Albert Arnstein, named after the famed nuclear physicist, has had a difficult childhood: teased by classmates for his physical deformity, derided by his father for not excelling in school and left undefended by his mother. When a beautiful coed snubs him at a fraternity party, his pent-up frustration explodes into violence. Years later, when he crosses paths with Dana Knowles, who ignores him, his vengeance against those who would belittle him is rekindled. Banding together with other misfits involved in the nuclear weapons industry in Oak Ridge, Albert conceives of a plan to threaten the country with nuclear disaster and bring glorification to himself.
Dana is the only courier who is in the unique position to be able to unmask the unknown terrorists; but she will first have to save herself from the trap set for her by the madmen.

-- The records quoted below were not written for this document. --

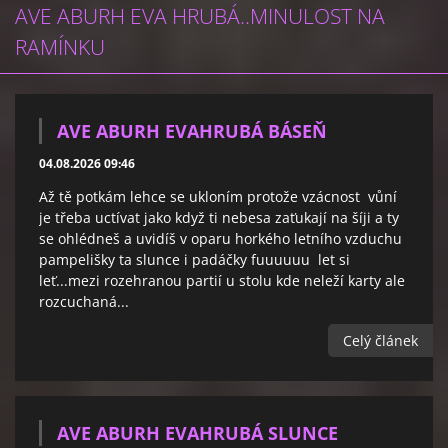
AVE ABURH EVA HRUBÁ..MINULOST NA
RAMÍNKU
AVE ABURH EVAHRUBÁ BÁSEŇ
04.08.2026 09:46
Až tě potkám lehce se ukloním protože vzácnost vůní
je třeba uctívat jako když ti nebesa zaťukají na šíji a ty
se ohlédneš a uvidíš v oparu horkého letního vzduchu
pampelišky ta slunce i padáčky fuuuuuu let si
leť...mezi rozehranou partií u stolu kde neleží karty ale
rozcuchaná...
Celý článek
AVE ABURH EVAHRUBÁ SLUNCE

As the clock ticks, all the action climaxes at six minutes to midnight, the same time setting of the Doomsday Clock that symbolizes the relative closeness we are to a global nuclear disaster.
WALK ON THROUGH THE RAIN
Genre: Health/Fitness/Physical Impairments
In August of 1946, the Minnesota State Fair in Minneapolis was canceled for only the fourth time in its nearly one-hundred-year history. The previous cancellations had been due to this country being engaged in war: the Civil War and World War II. The Fair’s failure to open in the summer of 1946 was due to this country waging a different kind of war against an unseen, but deadly, enemy: poliomyelitis, a disease of the central nervous system which could cripple or even kill, mostly children. Polio had created a panic as its victims were so young, its transmission was unknown and there was no cure.
Four years earlier, a British nurse, known as “Sister” Kenny, had come to Minneapolis from Australia to open a clinic for the treatment of paralytic polio, as the area had a disproportionately high number of these cases. Elizabeth Kenny had developed her own techniques to treat unresponsive limbs, which had been shown to be effective in her work in the Outback. Even so, her techniques remained controversial and were not used elsewhere.
Jeannie Erickson was not yet two years’ old in the summer of 1946 and living with her family in Minneapolis when she contracted the virulent strain of polio during an afternoon outing. Days later, when the symptoms emerged, Jeannie was rushed to the hospital and placed in an iron lung in the Kenny Institute. Two weeks later she was removed from the ventilator but faced the dire diagnosis of permanent paralysis of her legs, to never walk again.
This is the story of Jeannie’s struggle against the disease, from her first hospitalization, through multiple surgeries and difficult treatments, to adulthood when she was able to live a full and satisfying life. In the telling, the book looks inside the children’s polio wards of the 1940s and 1950s, where the young patients spent months at a time, only able to see their families for two hours a week. It is an inspiring tale of courage and dedication of Jeannie, her doctors, and her family.